Situações de sequestro relâmpago, em que a vítima é obrigada a realizar saques ou transferências via PIX sob ameaça, infelizmente têm se tornado mais comuns.
Nesses casos, além do trauma sofrido, surge uma dúvida importante: o banco pode ser responsabilizado pelos valores retirados da conta?
A resposta, na maioria das vezes, é sim, especialmente quando há falha na segurança da instituição financeira.
Quando o banco pode ser responsabilizado
Os tribunais brasileiros vêm entendendo que as instituições financeiras têm o dever de garantir a segurança das operações realizadas por seus clientes. Esse dever decorre do Código de Defesa do Consumidor, que trata o banco como fornecedor de serviços.
Mesmo que as transações tenham sido feitas com senha ou biometria, isso não afasta automaticamente a responsabilidade do banco. Isso porque, em casos de sequestro relâmpago, a movimentação financeira ocorre sob coação, ou seja, sem a livre vontade do cliente.

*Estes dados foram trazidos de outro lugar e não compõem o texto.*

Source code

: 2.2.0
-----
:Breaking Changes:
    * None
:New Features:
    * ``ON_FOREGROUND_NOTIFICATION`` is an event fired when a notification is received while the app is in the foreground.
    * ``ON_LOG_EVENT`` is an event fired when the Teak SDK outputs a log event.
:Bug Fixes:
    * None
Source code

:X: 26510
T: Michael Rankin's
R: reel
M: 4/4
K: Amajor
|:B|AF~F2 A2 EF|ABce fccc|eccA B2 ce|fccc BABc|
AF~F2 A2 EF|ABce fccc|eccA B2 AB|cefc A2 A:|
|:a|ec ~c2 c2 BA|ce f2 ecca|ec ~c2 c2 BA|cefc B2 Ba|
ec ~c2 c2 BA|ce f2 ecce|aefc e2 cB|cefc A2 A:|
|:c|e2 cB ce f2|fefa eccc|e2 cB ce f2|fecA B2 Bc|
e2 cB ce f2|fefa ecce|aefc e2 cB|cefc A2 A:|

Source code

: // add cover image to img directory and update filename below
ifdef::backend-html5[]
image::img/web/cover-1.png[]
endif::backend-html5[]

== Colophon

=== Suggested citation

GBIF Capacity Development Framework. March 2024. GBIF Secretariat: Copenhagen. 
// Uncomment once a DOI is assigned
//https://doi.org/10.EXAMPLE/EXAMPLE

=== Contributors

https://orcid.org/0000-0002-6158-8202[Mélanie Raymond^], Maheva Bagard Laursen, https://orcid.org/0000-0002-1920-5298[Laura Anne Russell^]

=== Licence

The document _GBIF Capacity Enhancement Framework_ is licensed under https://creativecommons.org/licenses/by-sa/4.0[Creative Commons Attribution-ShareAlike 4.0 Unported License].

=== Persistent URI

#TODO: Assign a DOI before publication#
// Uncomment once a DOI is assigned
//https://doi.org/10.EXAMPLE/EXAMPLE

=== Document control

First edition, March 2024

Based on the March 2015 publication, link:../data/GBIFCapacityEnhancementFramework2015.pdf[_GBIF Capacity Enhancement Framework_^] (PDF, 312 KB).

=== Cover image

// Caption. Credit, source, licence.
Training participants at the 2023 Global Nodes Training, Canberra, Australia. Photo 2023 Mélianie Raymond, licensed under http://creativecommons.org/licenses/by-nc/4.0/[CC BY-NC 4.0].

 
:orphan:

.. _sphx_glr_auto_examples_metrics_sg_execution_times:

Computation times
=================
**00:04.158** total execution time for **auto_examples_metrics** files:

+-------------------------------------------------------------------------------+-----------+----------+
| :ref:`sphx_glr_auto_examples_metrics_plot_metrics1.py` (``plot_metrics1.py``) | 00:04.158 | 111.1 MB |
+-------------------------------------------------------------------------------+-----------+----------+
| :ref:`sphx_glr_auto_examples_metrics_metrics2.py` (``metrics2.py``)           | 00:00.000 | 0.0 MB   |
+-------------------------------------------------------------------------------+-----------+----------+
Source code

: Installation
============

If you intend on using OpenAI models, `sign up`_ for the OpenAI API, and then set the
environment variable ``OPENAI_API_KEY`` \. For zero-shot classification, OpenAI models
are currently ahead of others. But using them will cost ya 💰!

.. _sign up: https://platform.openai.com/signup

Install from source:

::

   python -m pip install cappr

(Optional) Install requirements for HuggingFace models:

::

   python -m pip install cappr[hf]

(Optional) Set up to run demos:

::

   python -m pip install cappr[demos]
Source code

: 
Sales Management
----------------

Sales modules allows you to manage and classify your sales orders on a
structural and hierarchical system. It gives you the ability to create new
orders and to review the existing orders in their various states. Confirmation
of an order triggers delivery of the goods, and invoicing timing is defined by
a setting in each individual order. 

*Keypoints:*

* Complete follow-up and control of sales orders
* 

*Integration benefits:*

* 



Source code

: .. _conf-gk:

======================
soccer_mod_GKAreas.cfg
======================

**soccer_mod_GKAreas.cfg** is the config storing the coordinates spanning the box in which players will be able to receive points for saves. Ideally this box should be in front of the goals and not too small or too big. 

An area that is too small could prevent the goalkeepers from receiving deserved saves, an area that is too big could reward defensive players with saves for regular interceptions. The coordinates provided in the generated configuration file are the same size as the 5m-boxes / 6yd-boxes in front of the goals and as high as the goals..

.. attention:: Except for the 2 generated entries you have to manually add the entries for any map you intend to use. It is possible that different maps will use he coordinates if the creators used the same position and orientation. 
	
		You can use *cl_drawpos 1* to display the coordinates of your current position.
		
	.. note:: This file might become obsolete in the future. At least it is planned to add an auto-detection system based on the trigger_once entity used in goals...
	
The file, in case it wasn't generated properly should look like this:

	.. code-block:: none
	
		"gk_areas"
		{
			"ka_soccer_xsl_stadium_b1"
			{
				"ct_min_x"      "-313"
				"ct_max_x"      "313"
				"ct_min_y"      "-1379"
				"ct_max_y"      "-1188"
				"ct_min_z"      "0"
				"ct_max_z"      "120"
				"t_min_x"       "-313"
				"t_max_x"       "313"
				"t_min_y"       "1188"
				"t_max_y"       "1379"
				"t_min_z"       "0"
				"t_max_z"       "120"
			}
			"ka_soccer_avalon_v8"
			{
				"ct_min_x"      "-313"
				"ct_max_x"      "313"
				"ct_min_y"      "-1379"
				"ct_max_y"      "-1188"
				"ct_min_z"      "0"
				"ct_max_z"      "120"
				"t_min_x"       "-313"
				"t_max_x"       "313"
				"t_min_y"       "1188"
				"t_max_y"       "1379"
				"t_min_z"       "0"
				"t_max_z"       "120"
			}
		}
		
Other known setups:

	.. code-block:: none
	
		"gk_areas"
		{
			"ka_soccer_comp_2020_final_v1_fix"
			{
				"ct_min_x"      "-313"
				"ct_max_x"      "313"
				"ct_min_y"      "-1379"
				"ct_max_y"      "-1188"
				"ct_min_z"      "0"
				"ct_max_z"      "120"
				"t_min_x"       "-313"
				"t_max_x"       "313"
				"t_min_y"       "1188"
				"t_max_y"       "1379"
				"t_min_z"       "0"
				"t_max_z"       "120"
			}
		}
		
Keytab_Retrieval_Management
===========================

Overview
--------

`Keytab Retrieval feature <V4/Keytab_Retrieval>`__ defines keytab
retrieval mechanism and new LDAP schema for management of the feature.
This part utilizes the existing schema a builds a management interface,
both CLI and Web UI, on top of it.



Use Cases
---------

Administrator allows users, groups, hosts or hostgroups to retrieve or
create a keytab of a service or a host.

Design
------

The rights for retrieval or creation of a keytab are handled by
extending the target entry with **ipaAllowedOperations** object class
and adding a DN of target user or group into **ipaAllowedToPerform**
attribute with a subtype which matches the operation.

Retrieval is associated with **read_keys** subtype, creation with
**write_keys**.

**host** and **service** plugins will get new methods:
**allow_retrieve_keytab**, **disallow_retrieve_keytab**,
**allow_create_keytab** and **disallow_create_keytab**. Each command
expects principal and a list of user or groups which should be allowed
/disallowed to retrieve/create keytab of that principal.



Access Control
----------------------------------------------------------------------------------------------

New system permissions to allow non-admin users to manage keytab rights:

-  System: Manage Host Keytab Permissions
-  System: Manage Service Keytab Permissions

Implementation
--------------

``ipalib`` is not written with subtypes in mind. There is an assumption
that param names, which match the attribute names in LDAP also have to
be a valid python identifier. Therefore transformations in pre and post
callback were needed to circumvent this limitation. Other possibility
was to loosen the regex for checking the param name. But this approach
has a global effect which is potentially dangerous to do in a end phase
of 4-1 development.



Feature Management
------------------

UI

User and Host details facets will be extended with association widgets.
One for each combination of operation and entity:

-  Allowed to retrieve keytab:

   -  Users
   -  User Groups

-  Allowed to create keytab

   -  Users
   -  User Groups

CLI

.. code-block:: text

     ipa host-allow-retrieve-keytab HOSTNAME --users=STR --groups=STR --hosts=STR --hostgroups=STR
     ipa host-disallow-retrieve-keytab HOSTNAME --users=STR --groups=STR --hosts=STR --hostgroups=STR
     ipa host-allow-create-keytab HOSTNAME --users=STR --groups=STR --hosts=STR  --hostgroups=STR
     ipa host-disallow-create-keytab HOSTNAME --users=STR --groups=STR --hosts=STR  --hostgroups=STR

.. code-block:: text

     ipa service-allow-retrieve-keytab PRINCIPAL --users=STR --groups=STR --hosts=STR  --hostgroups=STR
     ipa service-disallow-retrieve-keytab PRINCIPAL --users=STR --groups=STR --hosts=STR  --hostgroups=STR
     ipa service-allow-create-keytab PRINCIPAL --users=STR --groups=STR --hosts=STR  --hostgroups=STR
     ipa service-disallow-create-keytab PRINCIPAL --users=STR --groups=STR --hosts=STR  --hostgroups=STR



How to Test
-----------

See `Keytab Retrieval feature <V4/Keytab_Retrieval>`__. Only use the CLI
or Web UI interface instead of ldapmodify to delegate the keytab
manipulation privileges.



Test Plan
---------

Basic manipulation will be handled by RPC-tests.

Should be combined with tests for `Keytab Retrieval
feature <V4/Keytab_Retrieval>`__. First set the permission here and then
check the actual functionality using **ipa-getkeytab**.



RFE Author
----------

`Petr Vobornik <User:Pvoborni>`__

O banco pode ser responsabilizado principalmente quando há indícios de falha nos mecanismos de segurança, como:
- Transferências fora do padrão de uso do cliente
- Movimentações de alto valor em curto período
- Ausência de bloqueios preventivos ou alertas de risco
- Falta de confirmação adicional em operações suspeitas
Nessas situações, entende-se que a instituição deveria ter identificado o comportamento atípico e adotado medidas para evitar o prejuízo.
PIX também entra nessa regra?
Sim. Embora o PIX seja um meio de pagamento instantâneo, isso não significa que o banco esteja isento de responsabilidade.
O Banco Central estabelece diretrizes de segurança para o sistema, incluindo mecanismos de prevenção a fraudes. Além disso, existe o chamado Mecanismo Especial de Devolução (MED), que pode ser acionado em casos de fraude ou crime, possibilitando a tentativa de bloqueio e recuperação dos valores.
Por isso, mesmo em transferências via PIX realizadas sob ameaça, o banco pode ser responsabilizado se ficar demonstrado que não adotou medidas adequadas de proteção.

O que a vítima deve fazer
Em casos de sequestro relâmpago com movimentações bancárias, é fundamental agir rapidamente:
- Registrar boletim de ocorrência
- Comunicar imediatamente o banco
- Solicitar a abertura de contestação das transações
- Pedir o acionamento do MED (no caso de PIX)
Quanto mais rápido for o contato com a instituição, maiores são as chances de bloqueio dos valores e buscar o ressarcimento.
Quando há falha na prestação do serviço, a vítima pode ingressar com ação judicial para buscar devolução dos valores transferidos ou sacados e indenização por danos morais, em razão do abalo sofrido
A Justiça tem reconhecido que o consumidor não pode arcar sozinho com os prejuízos de um sistema que deveria oferecer segurança adequada.
O sequestro relâmpago é uma situação extrema, mas não afasta a responsabilidade dos bancos. Ao contrário, reforça a necessidade de sistemas eficazes de prevenção a fraudes e proteção do cliente.
Sempre que houver indícios de falha na segurança, é possível buscar o ressarcimento dos valores e a reparação pelos danos sofridos, inclusive, aqui na Bantim podemos te ajudar em todo esse processo, é só entrar em contato com a nossa equipe!
FAQ
O banco é sempre obrigado a devolver valores em caso de sequestro relâmpago?
Nem sempre automaticamente, mas na maioria dos casos sim, há responsabilidade do banco. Se ficar comprovado que houve falha na segurança, a Justiça costuma determinar o ressarcimento.
Transferências via PIX feitas sob ameaça podem ser recuperadas?
Sim, é possível tentar a recuperação por meio do Mecanismo Especial de Devolução (MED). Além disso, mesmo que o valor não seja recuperado diretamente, ainda é possível buscar o ressarcimento judicial contra o banco.
O fato de eu ter digitado a senha impede o reembolso?
Não. Em casos de sequestro relâmpago, a digitação de senha ocorre sob coação, o que afasta a ideia de autorização voluntária. Por isso, esse argumento não exclui, por si só, a responsabilidade da instituição financeira.
Preciso esperar o banco resolver para entrar na Justiça?
Não. Você pode buscar seus direitos judicialmente mesmo que o banco negue o pedido administrativo. Inclusive, em muitos casos, a via judicial é o caminho mais eficaz para obter o ressarcimento e eventual indenização por danos morais.
Existe prazo para tomar providências?
Sim. O ideal é agir imediatamente após o ocorrido, tanto para aumentar as chances de recuperação dos valores quanto para reunir provas. Em termos legais, o prazo para entrar com ação geralmente é de até 5 anos, mas quanto antes, melhor.